Por Diego Zúñiga Noviembre 18, 2016

Vamos a hacer periodismo de anticipación.
Adelantándonos, entonces, un par de semanas, diremos que a la hora de los recuentos literarios de lo mejor de 2016 hay que ser rotundos y sentenciar que este año, al menos en Chile, fue casi por completo de la poesía. Fue, de hecho, el año en que se otorgó el Premio Nacional de Literatura a un poeta, aunque de aquello ya nadie se acuerde y no sea el motivo que nos tiene hablando de esto, de los libros de poesía que marcaron el 2016.
Al trabajo que viene haciendo desde hace ya varios años Ediciones UDP —uno de los imprescindibles que acaban de publicar es Rompan filas, de Bruno Vidal— junto a las editoriales independientes —donde destacan sellos como Alquimia, Tácitas, La Calabaza del Diablo y las nuevas Garceta, Overol y Saposcat—, hay que sumar dos hechos fundamentales: primero, la reedición de La nueva novela, de Juan Luis Martínez, que durante tantos años fue un libro inencontrable, y que hoy está disponible a un precio mucho más asequible que antes; lo segundo, la labor de Lumen, quien de la mano de su editor, Vicente Undurraga, empezó a publicar contundentes antologías de algunos de los poetas fundamentales de las últimas décadas. Comenzó con Bertoni y Zurita, y este 2016 apostó por Germán Carrasco y Elvira Hernández, dos voces que han influenciado ampliamente a los poetas más jóvenes y que merecen, desde hace rato, que sus libros lleguen a más y más lectores.
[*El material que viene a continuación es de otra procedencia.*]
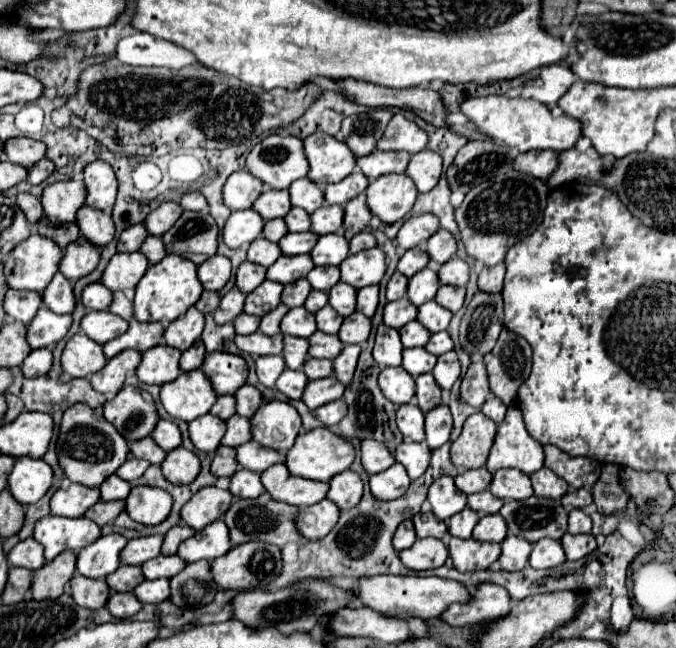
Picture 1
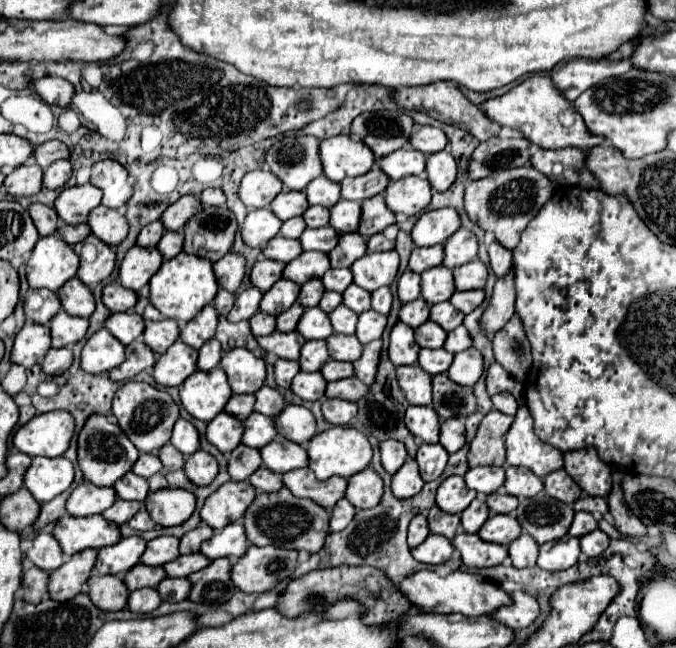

La antología de Carrasco, Imagen y semejanza, nos permite revisar una obra que comenzó en los 90 y que pareció siempre transitar entre la lucidez, la calle, el oído y una serie de imágenes diáfanas que esconden en su centro una belleza anómala, sorprendente. No hay que olvidar, tampoco, que este año Carrasco publicó Mantra de remos (Alquimia), quizá su mejor libro hasta la fecha. Un libro importante. Tal como lo es la antología de Elvira Hernández, Los trabajos y los días, que nos permite descubrir a una poeta silenciosa, de esas que se han preocupado más de escribir que de publicar; de ahí que una antología como esta sea tan necesaria. Volver a leer su obra fundamental, La Bandera de Chile, y deslumbrarse con el trabajo que Hernández viene haciendo con el lenguaje desde los 80. Es una poesía hecha de escombros, son los restos de una lengua que se perdió con la violencia política. Hernández intenta recuperar esas palabras, trabaja con ellas, les busca una y otra vez el sentido, a pesar de la imposibilidad de decir muchas cosas. Es una “poesía situada”, como la de Lihn: escribir con la ventana abierta, escuchando el ruido de la calle, de lo que ocurre ahí afuera: “La Bandera de Chile es usada de mordaza/ y por eso seguramente por eso/ nadie dice nada”.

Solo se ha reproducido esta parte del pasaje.